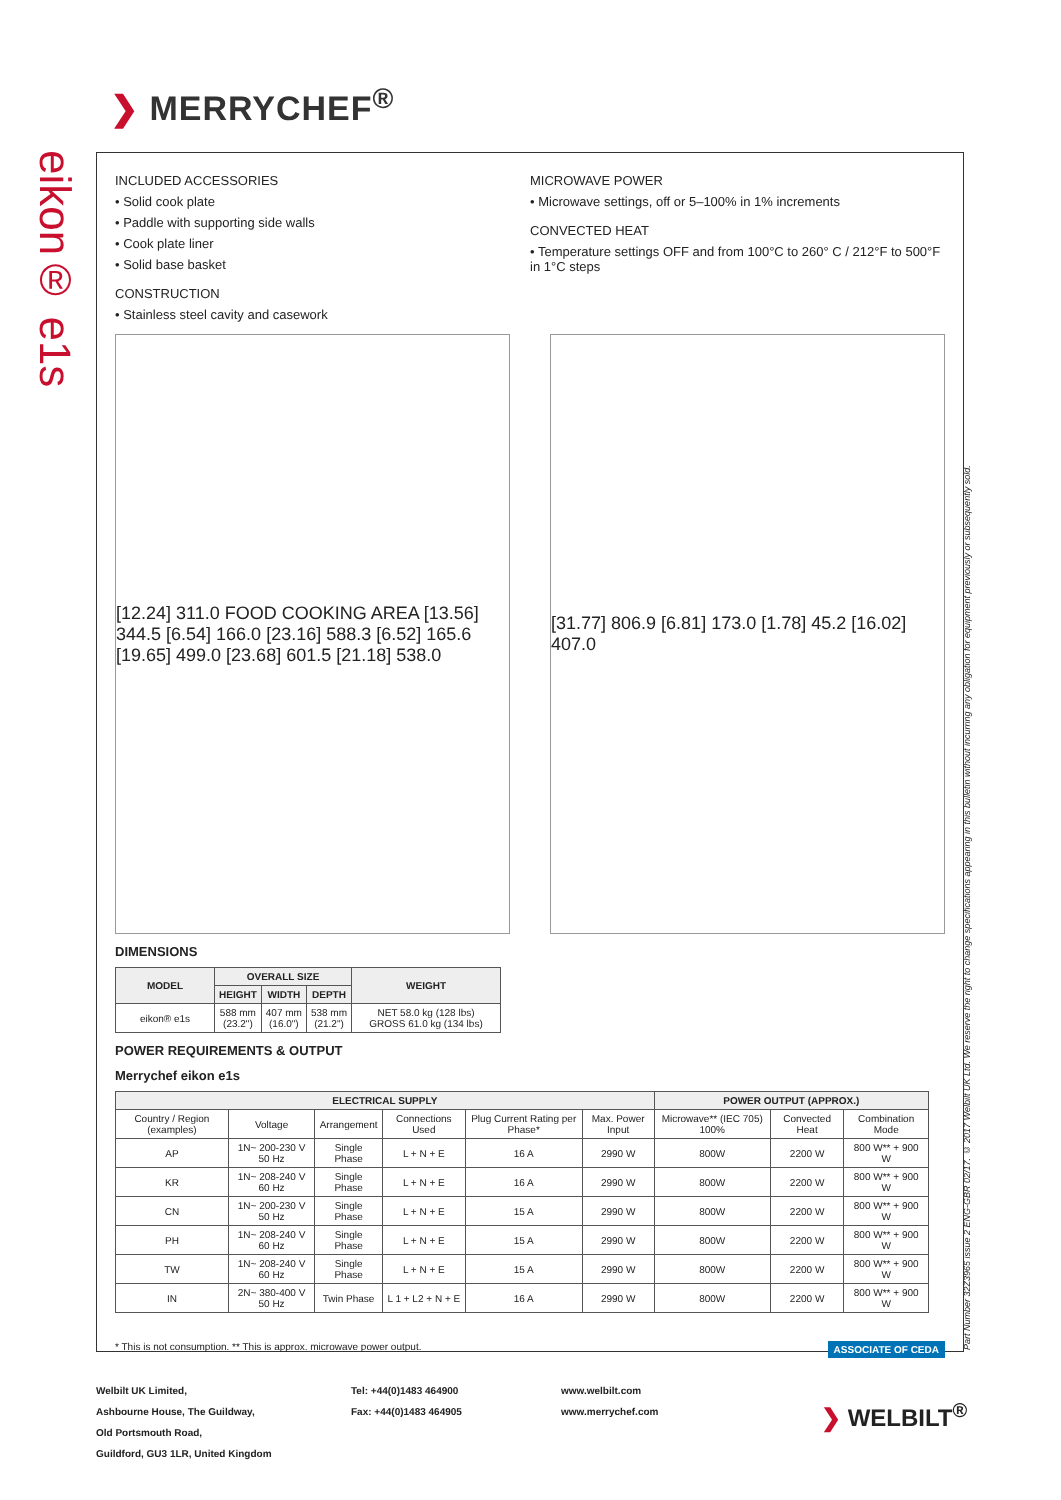❯ MERRYCHEF<sup>®</sup>
eikon® e1s
Part Number 32Z3965 issue 2 ENG-GBR 02/17. © 2017 Welbilt UK Ltd. We reserve the right to change specifications appearing in this bulletin without incurring any obligation for equipment previously or subsequently sold.
INCLUDED ACCESSORIES
• Solid cook plate
• Paddle with supporting side walls
• Cook plate liner
• Solid base basket
CONSTRUCTION
• Stainless steel cavity and casework
MICROWAVE POWER
• Microwave settings, off or 5–100% in 1% increments
CONVECTED HEAT
• Temperature settings OFF and from 100°C to 260° C / 212°F to 500°F in 1°C steps
[12.24] 311.0 FOOD COOKING AREA [13.56] 344.5 [6.54] 166.0 [23.16] 588.3 [6.52] 165.6 [19.65] 499.0 [23.68] 601.5 [21.18] 538.0
[31.77] 806.9 [6.81] 173.0 [1.78] 45.2 [16.02] 407.0
DIMENSIONS
| MODEL | OVERALL SIZE | | | WEIGHT |
| --- | --- | --- | --- | --- |
| | HEIGHT | WIDTH | DEPTH | |
| eikon® e1s | 588 mm (23.2") | 407 mm (16.0") | 538 mm (21.2") | NET 58.0 kg (128 lbs) GROSS 61.0 kg (134 lbs) |
POWER REQUIREMENTS & OUTPUT
Merrychef eikon e1s
| ELECTRICAL SUPPLY | | | | | | POWER OUTPUT (APPROX.) | | |
| --- | --- | --- | --- | --- | --- | --- | --- | --- |
| Country / Region (examples) | Voltage | Arrangement | Connections Used | Plug Current Rating per Phase* | Max. Power Input | Microwave** (IEC 705) 100% | Convected Heat | Combination Mode |
| AP | 1N~ 200-230 V 50 Hz | Single Phase | L + N + E | 16 A | 2990 W | 800W | 2200 W | 800 W** + 900 W |
| KR | 1N~ 208-240 V 60 Hz | Single Phase | L + N + E | 16 A | 2990 W | 800W | 2200 W | 800 W** + 900 W |
| CN | 1N~ 200-230 V 50 Hz | Single Phase | L + N + E | 15 A | 2990 W | 800W | 2200 W | 800 W** + 900 W |
| PH | 1N~ 208-240 V 60 Hz | Single Phase | L + N + E | 15 A | 2990 W | 800W | 2200 W | 800 W** + 900 W |
| TW | 1N~ 208-240 V 60 Hz | Single Phase | L + N + E | 15 A | 2990 W | 800W | 2200 W | 800 W** + 900 W |
| IN | 2N~ 380-400 V 50 Hz | Twin Phase | L 1 + L2 + N + E | 16 A | 2990 W | 800W | 2200 W | 800 W** + 900 W |
* This is not consumption. ** This is approx. microwave power output. ASSOCIATE OF CEDA
Welbilt UK Limited,
Ashbourne House, The Guildway,
Old Portsmouth Road,
Guildford, GU3 1LR, United Kingdom
Tel: +44(0)1483 464900
Fax: +44(0)1483 464905
www.welbilt.com
www.merrychef.com
❯ WELBILT<sup>®</sup>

******************************

**PROBLEM TO WORK ON**
Print all of the entries word for word. Skip any images they contain.

**EXPECTED ANSWER**
❯ MERRYCHEF<sup>®</sup>
eikon® e1s
Part Number 32Z3965 issue 2 ENG-GBR 02/17. © 2017 Welbilt UK Ltd. We reserve the right to change specifications appearing in this bulletin without incurring any obligation for equipment previously or subsequently sold.
INCLUDED ACCESSORIES
• Solid cook plate
• Paddle with supporting side walls
• Cook plate liner
• Solid base basket
CONSTRUCTION
• Stainless steel cavity and casework
MICROWAVE POWER
• Microwave settings, off or 5–100% in 1% increments
CONVECTED HEAT
• Temperature settings OFF and from 100°C to 260° C / 212°F to 500°F in 1°C steps
[12.24] 311.0 FOOD COOKING AREA [13.56] 344.5 [6.54] 166.0 [23.16] 588.3 [6.52] 165.6 [19.65] 499.0 [23.68] 601.5 [21.18] 538.0
[31.77] 806.9 [6.81] 173.0 [1.78] 45.2 [16.02] 407.0
DIMENSIONS
| MODEL | OVERALL SIZE | | | WEIGHT |
| --- | --- | --- | --- | --- |
| | HEIGHT | WIDTH | DEPTH | |
| eikon® e1s | 588 mm (23.2") | 407 mm (16.0") | 538 mm (21.2") | NET 58.0 kg (128 lbs) GROSS 61.0 kg (134 lbs) |
POWER REQUIREMENTS & OUTPUT
Merrychef eikon e1s
| ELECTRICAL SUPPLY | | | | | | POWER OUTPUT (APPROX.) | | |
| --- | --- | --- | --- | --- | --- | --- | --- | --- |
| Country / Region (examples) | Voltage | Arrangement | Connections Used | Plug Current Rating per Phase* | Max. Power Input | Microwave** (IEC 705) 100% | Convected Heat | Combination Mode |
| AP | 1N~ 200-230 V 50 Hz | Single Phase | L + N + E | 16 A | 2990 W | 800W | 2200 W | 800 W** + 900 W |
| KR | 1N~ 208-240 V 60 Hz | Single Phase | L + N + E | 16 A | 2990 W | 800W | 2200 W | 800 W** + 900 W |
| CN | 1N~ 200-230 V 50 Hz | Single Phase | L + N + E | 15 A | 2990 W | 800W | 2200 W | 800 W** + 900 W |
| PH | 1N~ 208-240 V 60 Hz | Single Phase | L + N + E | 15 A | 2990 W | 800W | 2200 W | 800 W** + 900 W |
| TW | 1N~ 208-240 V 60 Hz | Single Phase | L + N + E | 15 A | 2990 W | 800W | 2200 W | 800 W** + 900 W |
| IN | 2N~ 380-400 V 50 Hz | Twin Phase | L 1 + L2 + N + E | 16 A | 2990 W | 800W | 2200 W | 800 W** + 900 W |
* This is not consumption. ** This is approx. microwave power output. ASSOCIATE OF CEDA
Welbilt UK Limited,
Ashbourne House, The Guildway,
Old Portsmouth Road,
Guildford, GU3 1LR, United Kingdom
Tel: +44(0)1483 464900
Fax: +44(0)1483 464905
www.welbilt.com
www.merrychef.com
❯ WELBILT<sup>®</sup>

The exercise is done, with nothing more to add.